▶ **PROBLEM DESCRIPTION**: Reproduce the text of each entry below, line for line and without changes, and leave the pictures out of your answer.

_ _ _ _ _

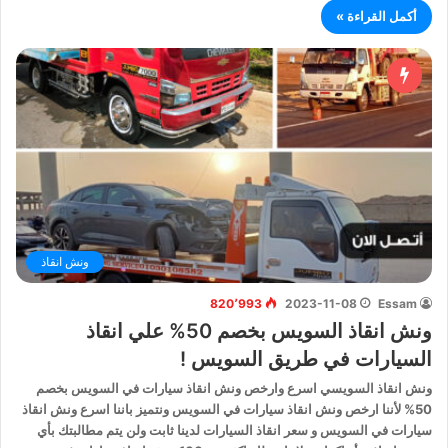
أكمل القراءة »
ونش انقاذ
820٬993
2023-11-08
Essam
ونش انقاذ السويس بخصم 50% علي انقاذ
السيارات في طريق السويس !
ونش انقاذ السويسي اسرع وارخص ونش انقاذ سيارات في السويس بخصم
50% لأننا ارخص ونش انقاذ سيارات في السويس ونتميز باننا اسرع ونش انقاذ
سيارات في السويس و سعر انقاذ السيارات لدينا ثابت ولن يتم مطالبتك بأي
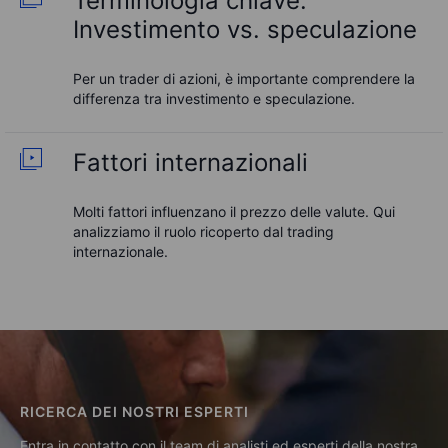
Terminologia chiave:
Investimento vs. speculazione
Per un trader di azioni, è importante comprendere la
differenza tra investimento e speculazione.
Fattori internazionali
Molti fattori influenzano il prezzo delle valute. Qui
analizziamo il ruolo ricoperto dal trading
internazionale.
RICERCA DEI NOSTRI ESPERTI
Entra in contatto con il team di analisti ed esperti della nostra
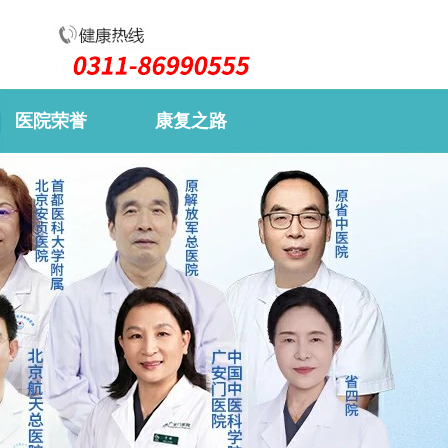
医院荣誉
康复之路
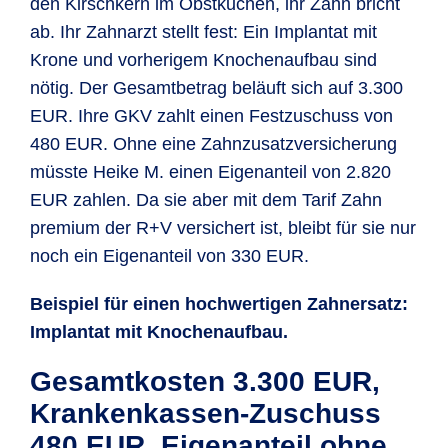
den Kirsch­kern im Obst­kuchen, ihr Zahn bricht
ab. Ihr Zahn­arzt stellt fest: Ein Implan­tat mit
Krone und vorherigem Knochen­aufbau sind
nötig. Der Gesamt­betrag beläuft sich auf 3.300
EUR. Ihre GKV zahlt einen Fest­zuschuss von
480 EUR. Ohne eine Zahnzusatz­versiche­rung
müsste Heike M. einen Eigenanteil von 2.820
EUR zahlen. Da sie aber mit dem Tarif Zahn
premium der R+V versichert ist, bleibt für sie nur
noch ein Eigen­anteil von 330 EUR.
Beispiel für einen hoch­wertigen Zahn­ersatz:
Implantat mit Knochen­aufbau.
Gesamtkosten 3.300 EUR,
Krankenkassen-Zuschuss
480 EUR, Eigenanteil ohne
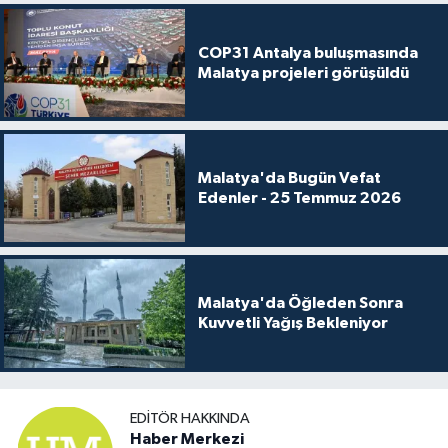
COP31 Antalya buluşmasında
Malatya projeleri görüşüldü
Malatya'da Bugün Vefat
Edenler - 25 Temmuz 2026
Malatya'da Öğleden Sonra
Kuvvetli Yağış Bekleniyor
EDITÖR HAKKINDA
Haber Merkezi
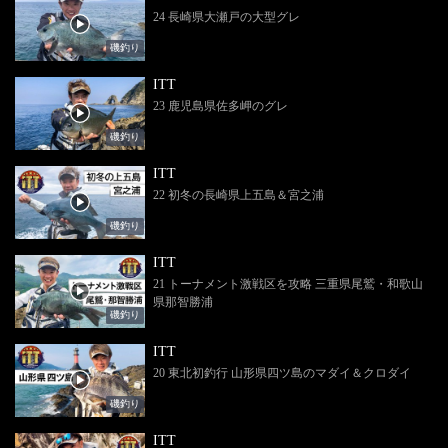
24 長崎県大瀬戸の大型グレ
磯釣り
ITT
23 鹿児島県佐多岬のグレ
磯釣り
ITT
22 初冬の長崎県上五島＆宮之浦
磯釣り
ITT
21 トーナメント激戦区を攻略 三重県尾鷲・和歌山
県那智勝浦
磯釣り
ITT
20 東北初釣行 山形県四ツ島のマダイ＆クロダイ
磯釣り
ITT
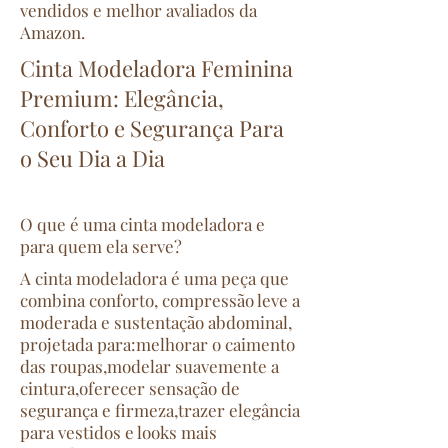
vendidos e melhor avaliados da
Amazon.
Cinta Modeladora Feminina
Premium: Elegância,
Conforto e Segurança Para
o Seu Dia a Dia
O que é uma cinta modeladora e
para quem ela serve?
A cinta modeladora é uma peça que
combina conforto, compressão leve a
moderada e sustentação abdominal,
projetada para:melhorar o caimento
das roupas,modelar suavemente a
cintura,oferecer sensação de
segurança e firmeza,trazer elegância
para vestidos e looks mais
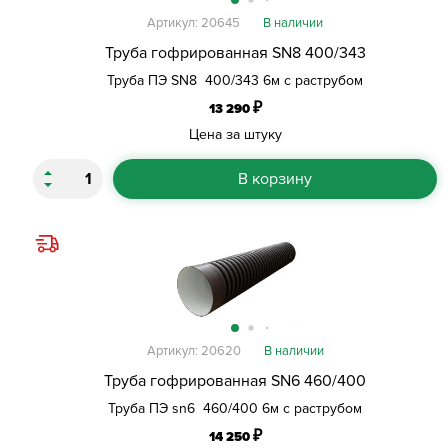
Артикул: 20645
В наличии
Труба гофрированная SN8 400/343
Труба ПЭ SN8 400/343 6м с раструбом
₽
13 290
Цена за штуку
В корзину
Артикул: 20620
В наличии
Труба гофрированная SN6 460/400
Труба ПЭ sn6 460/400 6м с раструбом
₽
14 250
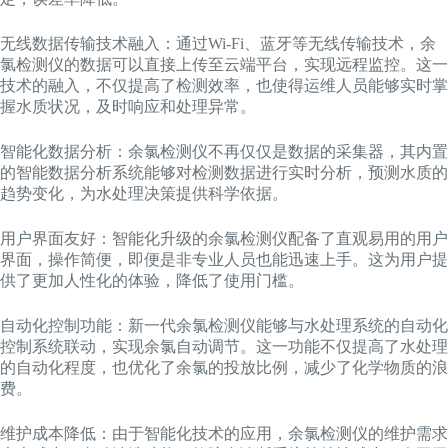
无线数据传输技术融入：通过Wi-Fi、蓝牙等无线传输技术，余
氯检测仪的数据可以直接上传至云端平台，实现远程监控。这一
技术的融入，不仅提高了检测效率，也使得运维人员能够实时掌
握水质状况，及时响应和处理异常。
智能化数据分析：余氯检测仪不再仅仅是数据的采集器，其内置
的智能数据分析系统能够对检测数据进行实时分析，预测水质的
趋势变化，为水处理决策提供科学依据。
用户界面友好：智能化升级的余氯检测仪配备了直观易用的用户
界面，操作简便，即便是非专业人员也能迅速上手。这为用户提
供了更加人性化的体验，降低了使用门槛。
自动化控制功能：新一代余氯检测仪能够与水处理系统的自动化
控制系统联动，实现余氯自动调节。这一功能不仅提高了水处理
的自动化程度，也优化了余氯的投放比例，减少了化学物质的浪
费。
维护成本降低：由于智能化技术的应用，余氯检测仪的维护需求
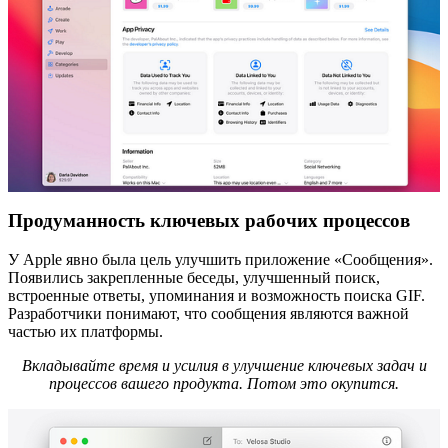
Продуманность ключевых рабочих процессов
У Apple явно была цель улучшить приложение «Сообщения».
Появились закрепленные беседы, улучшенный поиск,
встроенные ответы, упоминания и возможность поиска GIF.
Разработчики понимают, что сообщения являются важной
частью их платформы.
Вкладывайте время и усилия в улучшение ключевых задач и
процессов вашего продукта. Потом это окупится.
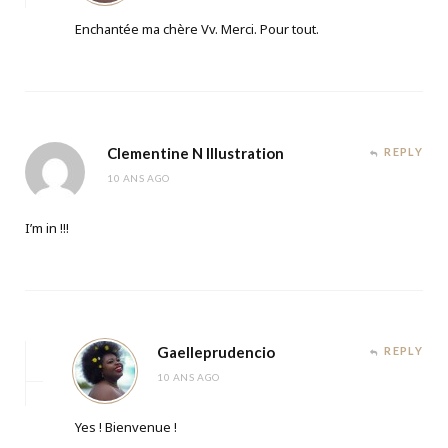
Enchantée ma chère Vv. Merci. Pour tout.
Clementine N Illustration
REPLY
10 ANS AGO
I’m in !!!
Gaelleprudencio
REPLY
10 ANS AGO
Yes ! Bienvenue !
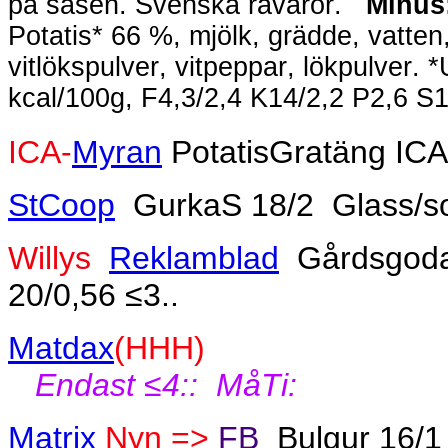
på såsen. Svenska råvaror.
Minus
Potatis* 66 %, mjölk, grädde, vatten, 
vitlökspulver, vitpeppar, lökpulver. 
kcal/100g, F4,3/2,4 K14/2,2 P2,6 S
ICA-
Myran
PotatisGratäng ICA
StCoop
GurkaS 18/2
Glass/s
Willys
Reklamblad
Gårdsgoda
20/0,56 ≤3..
Matdax
(HHH)
Endast ≤4::
MåTi:
Matrix
Nyn =>
FB
Bulgur 16/1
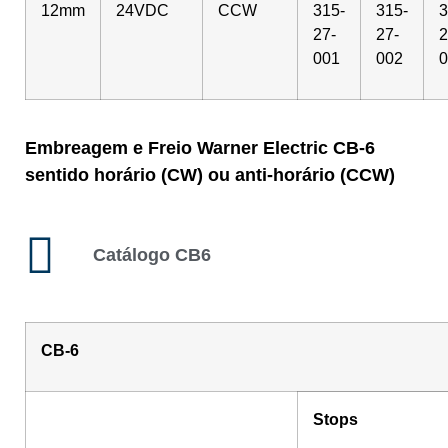
12mm
24VDC
CCW
315-
315-
3
27-
27-
2
001
002
0
Embreagem e Freio Warner Electric CB-6
sentido horário (CW) ou anti-horário (CCW)
Catálogo CB6
CB-6
Stops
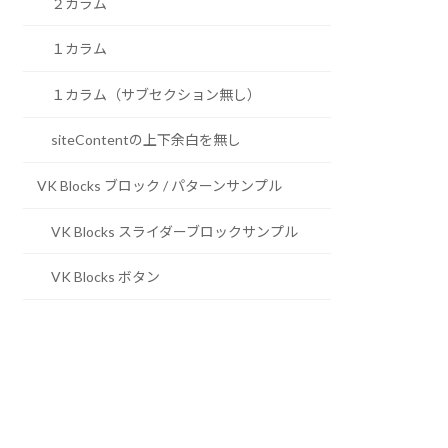
２カラム
１カラム
１カラム（サブセクション無し）
siteContentの上下余白を無し
VK Blocks ブロック / パターンサンプル
VK Blocks スライダーブロックサンプル
VK Blocks ボタン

_ _ _ _ _

▶ **COMPLETED TASK**:
أكمل القراءة »
ونش انقاذ
820٬993
2023-11-08
Essam
ونش انقاذ السويس بخصم 50% علي انقاذ
السيارات في طريق السويس !
ونش انقاذ السويسي اسرع وارخص ونش انقاذ سيارات في السويس بخصم
50% لأننا ارخص ونش انقاذ سيارات في السويس ونتميز باننا اسرع ونش انقاذ
سيارات في السويس و سعر انقاذ السيارات لدينا ثابت ولن يتم مطالبتك بأي
Terminologia chiave:
Investimento vs. speculazione
Per un trader di azioni, è importante comprendere la
differenza tra investimento e speculazione.
Fattori internazionali
Molti fattori influenzano il prezzo delle valute. Qui
analizziamo il ruolo ricoperto dal trading
internazionale.
RICERCA DEI NOSTRI ESPERTI
Entra in contatto con il team di analisti ed esperti della nostra
医院荣誉
康复之路
den Kirsch­kern im Obst­kuchen, ihr Zahn bricht
ab. Ihr Zahn­arzt stellt fest: Ein Implan­tat mit
Krone und vorherigem Knochen­aufbau sind
nötig. Der Gesamt­betrag beläuft sich auf 3.300
EUR. Ihre GKV zahlt einen Fest­zuschuss von
480 EUR. Ohne eine Zahnzusatz­versiche­rung
müsste Heike M. einen Eigenanteil von 2.820
EUR zahlen. Da sie aber mit dem Tarif Zahn
premium der R+V versichert ist, bleibt für sie nur
noch ein Eigen­anteil von 330 EUR.
Beispiel für einen hoch­wertigen Zahn­ersatz:
Implantat mit Knochen­aufbau.
Gesamtkosten 3.300 EUR,
Krankenkassen-Zuschuss
480 EUR, Eigenanteil ohne
COP31 Antalya buluşmasında
Malatya projeleri görüşüldü
Malatya'da Bugün Vefat
Edenler - 25 Temmuz 2026
Malatya'da Öğleden Sonra
Kuvvetli Yağış Bekleniyor
EDITÖR HAKKINDA
Haber Merkezi
24 長崎県大瀬戸の大型グレ
磯釣り
ITT
23 鹿児島県佐多岬のグレ
磯釣り
ITT
22 初冬の長崎県上五島＆宮之浦
磯釣り
ITT
21 トーナメント激戦区を攻略 三重県尾鷲・和歌山
県那智勝浦
磯釣り
ITT
20 東北初釣行 山形県四ツ島のマダイ＆クロダイ
磯釣り
ITT
vendidos e melhor avaliados da
Amazon.
Cinta Modeladora Feminina
Premium: Elegância,
Conforto e Segurança Para
o Seu Dia a Dia
O que é uma cinta modeladora e
para quem ela serve?
A cinta modeladora é uma peça que
combina conforto, compressão leve a
moderada e sustentação abdominal,
projetada para:melhorar o caimento
das roupas,modelar suavemente a
cintura,oferecer sensação de
segurança e firmeza,trazer elegância
para vestidos e looks mais
Артикул: 20645
В наличии
Труба гофрированная SN8 400/343
Труба ПЭ SN8 400/343 6м с раструбом
₽
13 290
Цена за штуку
В корзину
Артикул: 20620
В наличии
Труба гофрированная SN6 460/400
Труба ПЭ sn6 460/400 6м с раструбом
₽
14 250
无线数据传输技术融入：通过Wi-Fi、蓝牙等无线传输技术，余
氯检测仪的数据可以直接上传至云端平台，实现远程监控。这一
技术的融入，不仅提高了检测效率，也使得运维人员能够实时掌
握水质状况，及时响应和处理异常。
智能化数据分析：余氯检测仪不再仅仅是数据的采集器，其内置
的智能数据分析系统能够对检测数据进行实时分析，预测水质的
趋势变化，为水处理决策提供科学依据。
用户界面友好：智能化升级的余氯检测仪配备了直观易用的用户
界面，操作简便，即便是非专业人员也能迅速上手。这为用户提
供了更加人性化的体验，降低了使用门槛。
自动化控制功能：新一代余氯检测仪能够与水处理系统的自动化
控制系统联动，实现余氯自动调节。这一功能不仅提高了水处理
的自动化程度，也优化了余氯的投放比例，减少了化学物质的浪
费。
维护成本降低：由于智能化技术的应用，余氯检测仪的维护需求
Продуманность ключевых рабочих процессов
У Apple явно была цель улучшить приложение «Сообщения».
Появились закрепленные беседы, улучшенный поиск,
встроенные ответы, упоминания и возможность поиска GIF.
Разработчики понимают, что сообщения являются важной
частью их платформы.
Вкладывайте время и усилия в улучшение ключевых задач и
процессов вашего продукта. Потом это окупится.
Enchantée ma chère Vv. Merci. Pour tout.
Clementine N Illustration
REPLY
10 ANS AGO
I’m in !!!
Gaelleprudencio
REPLY
10 ANS AGO
Yes ! Bienvenue !
på såsen. Svenska råvaror.
Minus
Potatis* 66 %, mjölk, grädde, vatten, 
vitlökspulver, vitpeppar, lökpulver. 
kcal/100g, F4,3/2,4 K14/2,2 P2,6 S
ICA-
Myran
PotatisGratäng ICA
StCoop
GurkaS 18/2
Glass/s
Willys
Reklamblad
Gårdsgoda
20/0,56 ≤3..
Matdax
(HHH)
Endast ≤4::
MåTi:
Matrix
Nyn =>
FB
Bulgur 16/1
12mm
24VDC
CCW
315-
315-
3
27-
27-
2
001
002
0
Embreagem e Freio Warner Electric CB-6
sentido horário (CW) ou anti-horário (CCW)
Catálogo CB6
CB-6
Stops
２カラム
１カラム
１カラム（サブセクション無し）
siteContentの上下余白を無し
VK Blocks ブロック / パターンサンプル
VK Blocks スライダーブロックサンプル
VK Blocks ボタン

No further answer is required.